Most functions prevent the optimizer from using existing statistics on the join columns when functions are applied to them.
Functions such as SUBSTR(), TRIM(), COALESCE(), CASE statements, and often the LIKE function cause the optimizer to estimate the number of rows based on heuristics.
What should I do if I cannot prevent the use of functions?
There are different techniques to prevent bad join performance. All of them are just workarounds for a wrong data model.
One way is to work with volatile tables by normalizing the columns in a volatile table before the join.
What other disadvantages do functions on join columns have?
Most functions force the optimizer to perform a full table scan.
Are there functions that have no negative impact on performance?

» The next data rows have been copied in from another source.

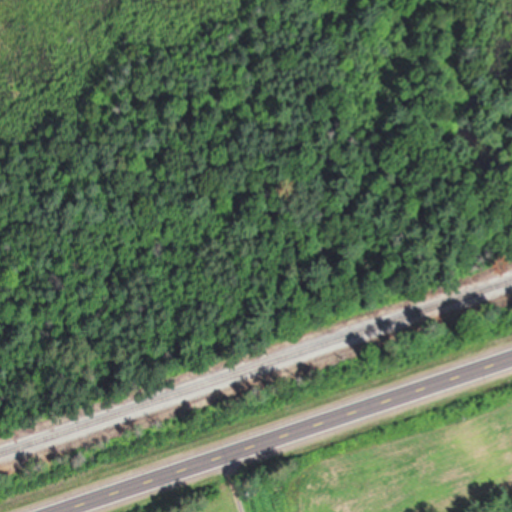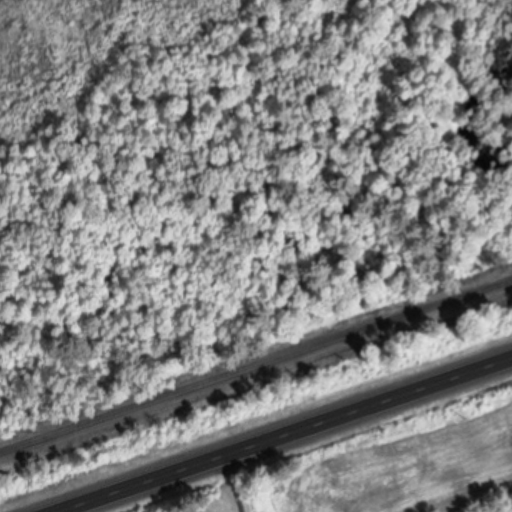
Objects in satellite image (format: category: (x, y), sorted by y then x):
railway: (256, 363)
road: (280, 433)
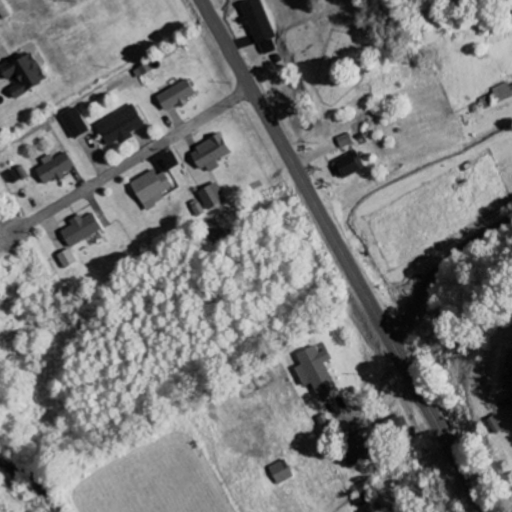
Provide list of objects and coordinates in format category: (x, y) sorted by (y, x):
building: (256, 22)
building: (266, 48)
park: (344, 63)
building: (21, 75)
building: (72, 123)
building: (118, 126)
building: (343, 142)
building: (207, 154)
road: (125, 164)
building: (347, 165)
building: (52, 169)
building: (12, 176)
building: (148, 189)
building: (210, 196)
building: (78, 229)
road: (344, 255)
building: (64, 258)
road: (439, 267)
building: (499, 372)
building: (314, 373)
building: (352, 451)
building: (278, 473)
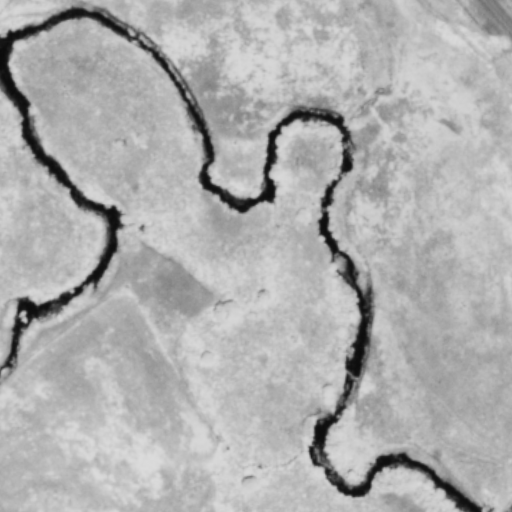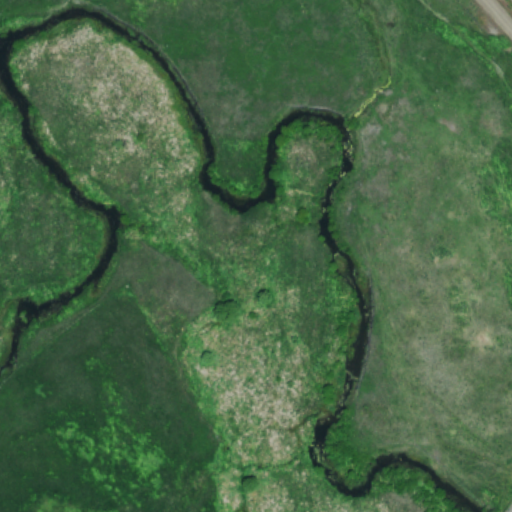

Yes, for example, the optimizer statistic can use histograms if a LIKE function is used in which the placeholder is at the end, like in this statement:
SELECT * FROM Customer WHERE LastName LIKE ‘Wen%’;
But here, too, various methods can be used to improve the implementation plans:
LIKE ‘a%’ versus SUBSTR(column,1,1) = ‘a
In conclusion, I would like to stress that the problems mentioned above are mainly due to a poor data model. So this is the primary starting point. Workarounds are seldom suitable for long-term survival.
Functions on join columns should be avoided only in the join statement? Or throughout the entire SQL statement?
I’m asking from a statistics usage perspective.
If my join is clean but I’m doing a function on join column while projecting it in the SELECT part, does the optimizer still not use column’s statistics?
Only in the join part. The select list doesn’t matter.
Still, if you can avoid functions on your WHERE conditions it’s an advantage.
Since Teradata 14.10 you can apply statistics on functions, still, they are most likely only useful for exactly the one SQL you designed them for. On the other hand, simple column statistics are normally useful in many queries.
If no statistics can be used, heuristics are applied, which can be completely wrong as they assume a fixed amount of rows being returned.